[Stored data entries]
<<<<

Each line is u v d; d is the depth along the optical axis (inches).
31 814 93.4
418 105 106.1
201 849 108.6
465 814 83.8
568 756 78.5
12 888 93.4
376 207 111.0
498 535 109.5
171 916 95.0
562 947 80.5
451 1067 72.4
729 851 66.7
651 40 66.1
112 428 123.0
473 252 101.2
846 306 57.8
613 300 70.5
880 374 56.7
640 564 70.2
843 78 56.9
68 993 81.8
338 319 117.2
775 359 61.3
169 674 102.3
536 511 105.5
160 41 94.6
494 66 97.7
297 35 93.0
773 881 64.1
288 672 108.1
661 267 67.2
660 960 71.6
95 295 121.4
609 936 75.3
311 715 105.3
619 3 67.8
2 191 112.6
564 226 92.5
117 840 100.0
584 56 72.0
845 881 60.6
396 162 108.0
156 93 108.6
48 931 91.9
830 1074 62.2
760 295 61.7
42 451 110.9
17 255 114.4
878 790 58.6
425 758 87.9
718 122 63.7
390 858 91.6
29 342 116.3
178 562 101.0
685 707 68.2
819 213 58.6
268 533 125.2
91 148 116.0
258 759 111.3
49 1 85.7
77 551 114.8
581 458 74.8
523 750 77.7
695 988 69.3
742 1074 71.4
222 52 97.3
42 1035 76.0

>>>>

Work task:
Reproduce exactly the section above that begins at the line containing "418 105 106.1" and ends at the line containing "42 451 110.9", leaving out all other lines.

Solution to this task:
418 105 106.1
201 849 108.6
465 814 83.8
568 756 78.5
12 888 93.4
376 207 111.0
498 535 109.5
171 916 95.0
562 947 80.5
451 1067 72.4
729 851 66.7
651 40 66.1
112 428 123.0
473 252 101.2
846 306 57.8
613 300 70.5
880 374 56.7
640 564 70.2
843 78 56.9
68 993 81.8
338 319 117.2
775 359 61.3
169 674 102.3
536 511 105.5
160 41 94.6
494 66 97.7
297 35 93.0
773 881 64.1
288 672 108.1
661 267 67.2
660 960 71.6
95 295 121.4
609 936 75.3
311 715 105.3
619 3 67.8
2 191 112.6
564 226 92.5
117 840 100.0
584 56 72.0
845 881 60.6
396 162 108.0
156 93 108.6
48 931 91.9
830 1074 62.2
760 295 61.7
42 451 110.9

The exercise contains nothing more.